We lawyers are sure that we win cases because of our great lawyering and lose them because of someone else’s bad facts or law. That’s often delusion, and proof of that came again yesterday in a soon-to-be-forgotten Establishment Clause case.
Here was how I summarized the case:
A neighbor sued under 1983, and the district court held that her Establishment Clause claim was barred because the statute of limitations began to run when the sign was posted. CA3 reversed, and for a reason not argued by the litigants: state statutes limitations do not apply to Establishment Clause claims challenging a still-existing display.
That holding won’t change the world, but what made the case interesting to me was this: the court rejected the appellant’s argument, but it reversed anyway based on an argument the appellant didn’t make. But if the lawyers didn’t come up with it, who did?

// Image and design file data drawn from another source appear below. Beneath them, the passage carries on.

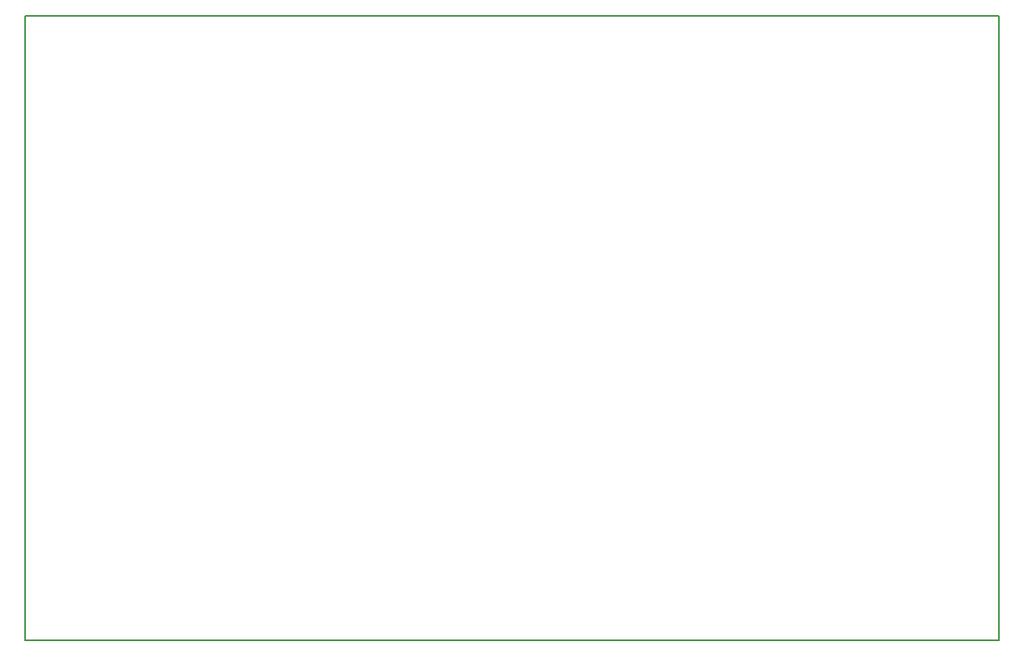
<source format=gbr>
G04 #@! TF.GenerationSoftware,KiCad,Pcbnew,7.0.9*
G04 #@! TF.CreationDate,2024-01-09T09:24:08+01:00*
G04 #@! TF.ProjectId,ltl,6c746c2e-6b69-4636-9164-5f7063625858,rev?*
G04 #@! TF.SameCoordinates,Original*
G04 #@! TF.FileFunction,Profile,NP*
%FSLAX46Y46*%
G04 Gerber Fmt 4.6, Leading zero omitted, Abs format (unit mm)*
G04 Created by KiCad (PCBNEW 7.0.9) date 2024-01-09 09:24:08*
%MOMM*%
%LPD*%
G01*
G04 APERTURE LIST*
G04 #@! TA.AperFunction,Profile*
%ADD10C,0.150000*%
G04 #@! TD*
G04 APERTURE END LIST*
D10*
X76200000Y-131318000D02*
X76200000Y-68072000D01*
X174752000Y-131318000D02*
X174752000Y-68072000D01*
X174752000Y-68072000D02*
X76200000Y-68072000D01*
X76200000Y-131318000D02*
X174752000Y-131318000D01*
M02*

</source>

Maybe it was one of the judges, but my guess is that it was one of their clerks. Maybe it was a circuit staff attorney. Whoever it was, s/he has my respect. There are a lot of cases, a lot of meritless arguments, and a lot of lousy briefs to slog through. For clerks, it’s easier to just analyze the lawyer’s arguments, accept or reject them, and keep on moving. Going beyond the briefs — to get it right, even if the lawyers didn’t — is effort. It’s essentially invisible effort, justice for justice’s sake alone.
Just last week I was critical of what I see as a bad mistake in a published CA3 case. “Buck-naked wrong,” said I. It’s a mistake that reflects badly on the court in general, in my view, but the clerks who missed it are the ones who are going to squirm. I was a clerk myself, and, well, I know of what I speak.
Circuit court clerks aren’t perfect, any more than judges or lawyers or nerdy bloggers. When they go the extra mile to get it right, it’s a reminder of the critical role they play.